Andrew Sullivan is lobbying today for a Pulitzer for Burns. Okay by me.
The Times Online has a detailed report on Uday's diaries that reveal what a sick puppy this guy is (was?).
Newsweek's piece, The Saddam Files, describes how the dictator utilized the medical training of his country's surgeons:
Anwar Abdul Razak, remembers when a surgeon kissed him on each cheek, said he was sorry and cut his ears off. Razak, then 21 years old, had been swept up during one of Saddam Hussein’s periodic crackdowns on deserters from the Army. Razak says he was innocently on leave at the time, but no matter; he had been seized by some Baath Party members who earned bounties for catching Army deserters. At Basra Hospital, Razak’s ears were sliced off without painkillers. He said he was thrown into jail with 750 men, all with bloody stumps where their ears had been.

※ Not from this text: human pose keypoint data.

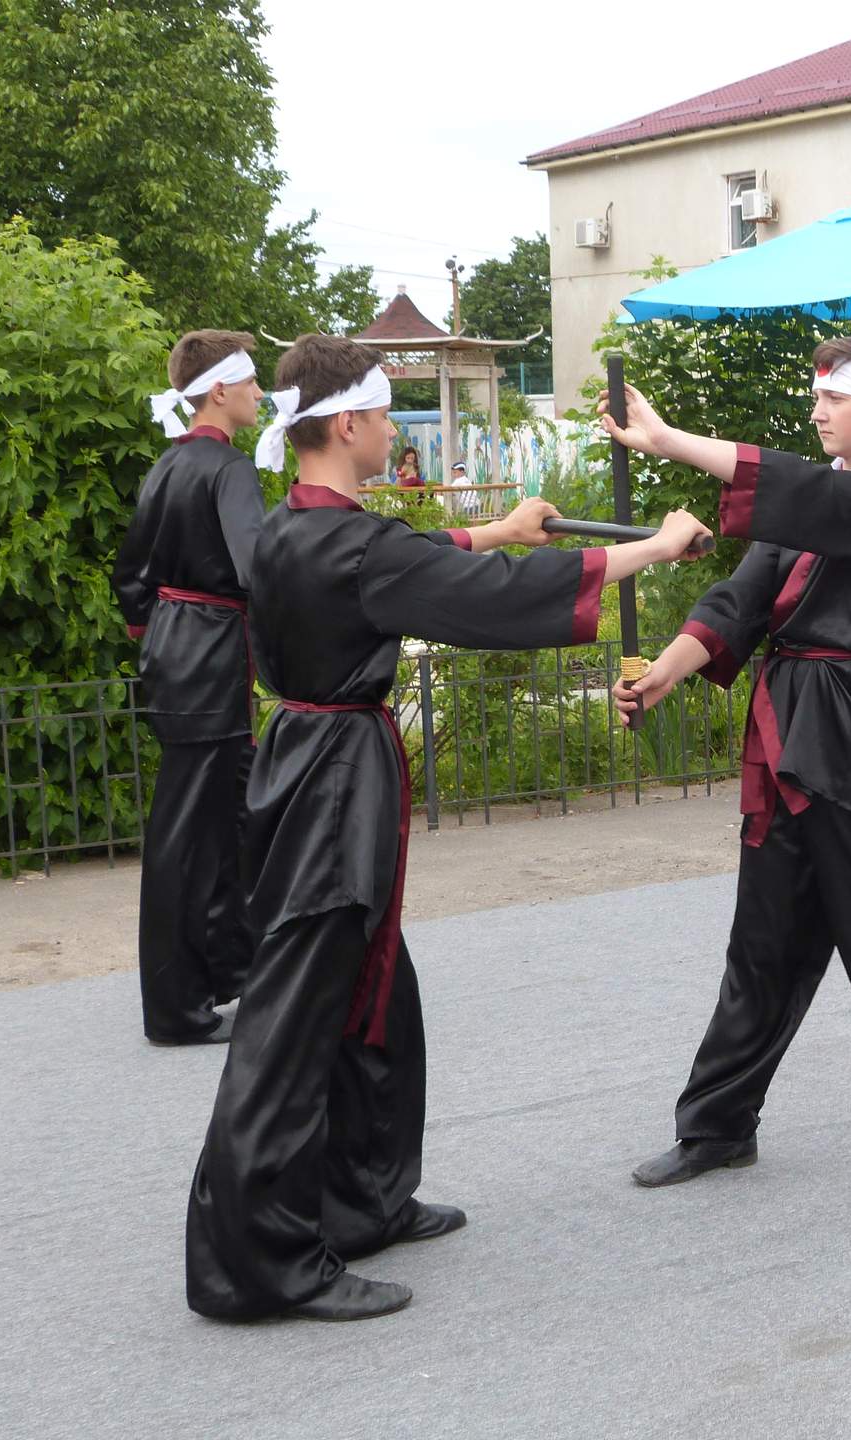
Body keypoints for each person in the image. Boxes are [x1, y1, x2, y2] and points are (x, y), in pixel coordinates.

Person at [185, 333, 710, 1323]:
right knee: (298, 1016)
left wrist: (504, 528)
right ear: (348, 424)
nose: (393, 431)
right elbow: (474, 598)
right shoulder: (348, 545)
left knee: (375, 990)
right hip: (335, 785)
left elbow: (412, 562)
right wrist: (654, 545)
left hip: (310, 765)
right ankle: (260, 1262)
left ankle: (364, 1199)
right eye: (386, 416)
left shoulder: (292, 529)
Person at [603, 330, 851, 1191]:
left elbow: (804, 494)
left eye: (834, 399)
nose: (817, 412)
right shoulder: (816, 510)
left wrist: (667, 442)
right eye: (815, 399)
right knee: (763, 945)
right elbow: (741, 601)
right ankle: (716, 1125)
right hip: (790, 732)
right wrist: (666, 671)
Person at [113, 330, 267, 1045]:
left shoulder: (165, 467)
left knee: (232, 820)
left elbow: (131, 586)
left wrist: (165, 641)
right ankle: (175, 1009)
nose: (261, 394)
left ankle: (231, 971)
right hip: (209, 659)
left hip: (178, 656)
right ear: (219, 390)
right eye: (252, 381)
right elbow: (257, 569)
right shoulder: (228, 470)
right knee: (190, 838)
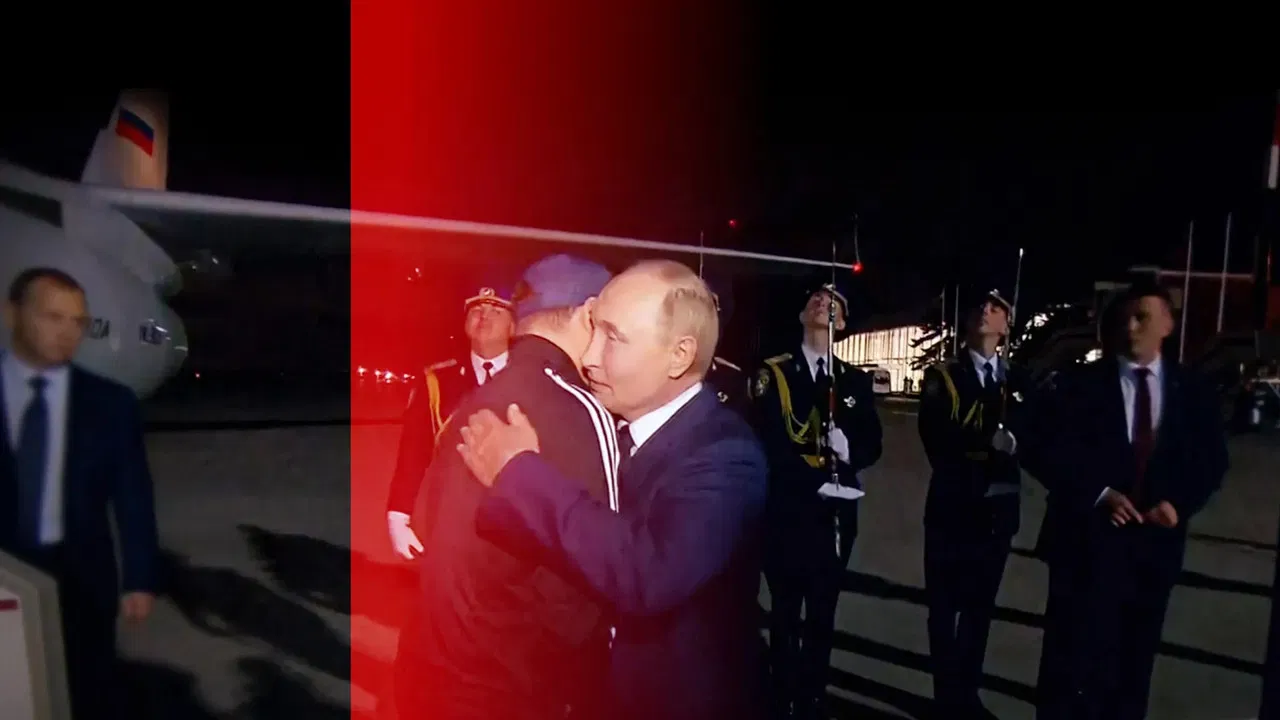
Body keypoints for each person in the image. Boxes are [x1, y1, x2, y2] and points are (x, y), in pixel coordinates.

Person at [457, 259, 769, 720]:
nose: (589, 357)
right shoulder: (618, 431)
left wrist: (519, 473)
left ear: (679, 356)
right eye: (594, 331)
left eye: (614, 338)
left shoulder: (726, 454)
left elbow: (648, 573)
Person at [397, 255, 617, 720]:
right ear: (589, 314)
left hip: (434, 672)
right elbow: (593, 579)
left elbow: (429, 524)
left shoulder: (476, 399)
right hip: (511, 685)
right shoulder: (579, 407)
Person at [1034, 279, 1229, 720]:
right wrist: (1097, 493)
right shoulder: (1078, 385)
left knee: (1132, 670)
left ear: (1167, 324)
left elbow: (1211, 460)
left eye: (1142, 317)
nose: (1131, 327)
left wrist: (1178, 503)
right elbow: (1044, 448)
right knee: (1067, 668)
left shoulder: (1191, 390)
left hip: (1151, 552)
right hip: (1083, 548)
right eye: (1124, 318)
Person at [0, 267, 159, 719]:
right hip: (3, 570)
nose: (68, 333)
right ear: (12, 314)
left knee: (87, 691)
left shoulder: (111, 402)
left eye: (78, 322)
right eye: (53, 317)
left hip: (82, 577)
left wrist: (140, 577)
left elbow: (132, 494)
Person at [750, 281, 883, 720]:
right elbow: (768, 441)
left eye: (833, 304)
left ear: (841, 324)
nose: (822, 304)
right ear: (802, 314)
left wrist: (850, 450)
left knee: (823, 611)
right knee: (786, 611)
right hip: (789, 510)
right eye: (816, 299)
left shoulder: (854, 381)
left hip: (835, 515)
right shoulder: (774, 373)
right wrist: (811, 481)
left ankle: (813, 697)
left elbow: (873, 444)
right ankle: (782, 696)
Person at [918, 287, 1040, 719]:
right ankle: (945, 700)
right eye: (980, 307)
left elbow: (1040, 429)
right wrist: (988, 442)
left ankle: (967, 697)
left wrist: (1018, 441)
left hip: (997, 511)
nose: (986, 312)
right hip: (953, 509)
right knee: (944, 610)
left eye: (996, 308)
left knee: (979, 611)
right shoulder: (943, 376)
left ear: (1007, 325)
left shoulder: (1018, 379)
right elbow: (937, 439)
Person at [386, 282, 514, 560]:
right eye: (476, 310)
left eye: (496, 311)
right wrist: (398, 514)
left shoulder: (530, 379)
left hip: (515, 520)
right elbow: (414, 452)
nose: (484, 316)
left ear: (514, 326)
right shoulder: (437, 381)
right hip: (450, 521)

One Iraqi scientist associated with Saddam's WMD programs, has told the U.S. military that the regime destroyed many such weapons just days before the war began, according to this report in the NYT. (again, link requires registration) An excerpt:
They said the scientist led Americans to a supply of material that proved to be the building blocks of illegal weapons, which he claimed to have buried as evidence of Iraq's illicit weapons programs.The scientist also told American weapons experts that Iraq had secretly sent unconventional weapons and technology to Syria, starting in the mid-1990's, and that more recently Iraq was cooperating with Al Qaeda, the military officials said.
The Americans said the scientist told them that President Saddam Hussein's government had destroyed some stockpiles of deadly agents as early as the mid-1990's, transferred others to Syria, and had recently focused its efforts instead on research and development projects that are virtually impervious to detection by international inspectors, and even American forces on the ground combing through Iraq's giant weapons plants.
I'm surprised that this report isn't getting more attention than it is, given the vacuum of evidence of WMD so far. My sense is that the U.S. military is playing its cards very close to the vest as regards WMD evidence in the last couple of weeks, after having had some embarrassing episodes early in the war in which we didn't have what we thought we had.